_AIM OF THE EXERCISE_. Rewrite the lines below, putting "donut chart" in place of every "pie chart" and keeping everything else the same.

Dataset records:
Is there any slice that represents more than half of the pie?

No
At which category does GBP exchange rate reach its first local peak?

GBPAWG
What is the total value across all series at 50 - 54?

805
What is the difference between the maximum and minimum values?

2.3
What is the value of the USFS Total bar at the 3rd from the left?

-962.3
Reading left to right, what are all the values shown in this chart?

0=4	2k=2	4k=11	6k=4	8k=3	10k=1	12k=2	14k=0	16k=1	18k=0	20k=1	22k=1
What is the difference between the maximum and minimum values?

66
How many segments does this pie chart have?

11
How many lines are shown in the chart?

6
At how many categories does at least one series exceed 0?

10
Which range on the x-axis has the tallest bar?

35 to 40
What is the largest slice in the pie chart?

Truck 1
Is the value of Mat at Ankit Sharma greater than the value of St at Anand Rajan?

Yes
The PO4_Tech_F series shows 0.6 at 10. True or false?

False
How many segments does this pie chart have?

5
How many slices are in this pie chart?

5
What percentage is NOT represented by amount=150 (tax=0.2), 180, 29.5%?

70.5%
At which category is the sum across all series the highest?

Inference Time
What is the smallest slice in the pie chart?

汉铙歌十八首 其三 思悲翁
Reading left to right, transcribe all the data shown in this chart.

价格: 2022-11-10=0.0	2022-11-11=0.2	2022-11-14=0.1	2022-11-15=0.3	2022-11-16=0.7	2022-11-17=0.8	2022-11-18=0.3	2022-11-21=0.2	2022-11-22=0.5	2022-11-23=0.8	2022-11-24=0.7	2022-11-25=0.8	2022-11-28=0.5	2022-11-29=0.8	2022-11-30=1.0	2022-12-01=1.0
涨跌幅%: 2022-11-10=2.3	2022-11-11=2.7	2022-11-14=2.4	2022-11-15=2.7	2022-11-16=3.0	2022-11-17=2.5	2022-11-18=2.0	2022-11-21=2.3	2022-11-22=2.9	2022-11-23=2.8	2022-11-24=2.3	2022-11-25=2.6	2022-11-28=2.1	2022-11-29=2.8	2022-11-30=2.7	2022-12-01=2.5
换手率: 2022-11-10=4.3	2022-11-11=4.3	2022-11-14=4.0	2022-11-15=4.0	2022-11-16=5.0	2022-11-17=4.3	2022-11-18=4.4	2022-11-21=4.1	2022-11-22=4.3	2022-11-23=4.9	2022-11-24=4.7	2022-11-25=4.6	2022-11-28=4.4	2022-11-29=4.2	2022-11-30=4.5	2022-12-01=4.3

_WORKED SOLUTION_.
Is there any slice that represents more than half of the pie?

No
At which category does GBP exchange rate reach its first local peak?

GBPAWG
What is the total value across all series at 50 - 54?

805
What is the difference between the maximum and minimum values?

2.3
What is the value of the USFS Total bar at the 3rd from the left?

-962.3
Reading left to right, what are all the values shown in this chart?

0=4	2k=2	4k=11	6k=4	8k=3	10k=1	12k=2	14k=0	16k=1	18k=0	20k=1	22k=1
What is the difference between the maximum and minimum values?

66
How many segments does this donut chart have?

11
How many lines are shown in the chart?

6
At how many categories does at least one series exceed 0?

10
Which range on the x-axis has the tallest bar?

35 to 40
What is the largest slice in the donut chart?

Truck 1
Is the value of Mat at Ankit Sharma greater than the value of St at Anand Rajan?

Yes
The PO4_Tech_F series shows 0.6 at 10. True or false?

False
How many segments does this donut chart have?

5
How many slices are in this donut chart?

5
What percentage is NOT represented by amount=150 (tax=0.2), 180, 29.5%?

70.5%
At which category is the sum across all series the highest?

Inference Time
What is the smallest slice in the donut chart?

汉铙歌十八首 其三 思悲翁
Reading left to right, transcribe all the data shown in this chart.

价格: 2022-11-10=0.0	2022-11-11=0.2	2022-11-14=0.1	2022-11-15=0.3	2022-11-16=0.7	2022-11-17=0.8	2022-11-18=0.3	2022-11-21=0.2	2022-11-22=0.5	2022-11-23=0.8	2022-11-24=0.7	2022-11-25=0.8	2022-11-28=0.5	2022-11-29=0.8	2022-11-30=1.0	2022-12-01=1.0
涨跌幅%: 2022-11-10=2.3	2022-11-11=2.7	2022-11-14=2.4	2022-11-15=2.7	2022-11-16=3.0	2022-11-17=2.5	2022-11-18=2.0	2022-11-21=2.3	2022-11-22=2.9	2022-11-23=2.8	2022-11-24=2.3	2022-11-25=2.6	2022-11-28=2.1	2022-11-29=2.8	2022-11-30=2.7	2022-12-01=2.5
换手率: 2022-11-10=4.3	2022-11-11=4.3	2022-11-14=4.0	2022-11-15=4.0	2022-11-16=5.0	2022-11-17=4.3	2022-11-18=4.4	2022-11-21=4.1	2022-11-22=4.3	2022-11-23=4.9	2022-11-24=4.7	2022-11-25=4.6	2022-11-28=4.4	2022-11-29=4.2	2022-11-30=4.5	2022-12-01=4.3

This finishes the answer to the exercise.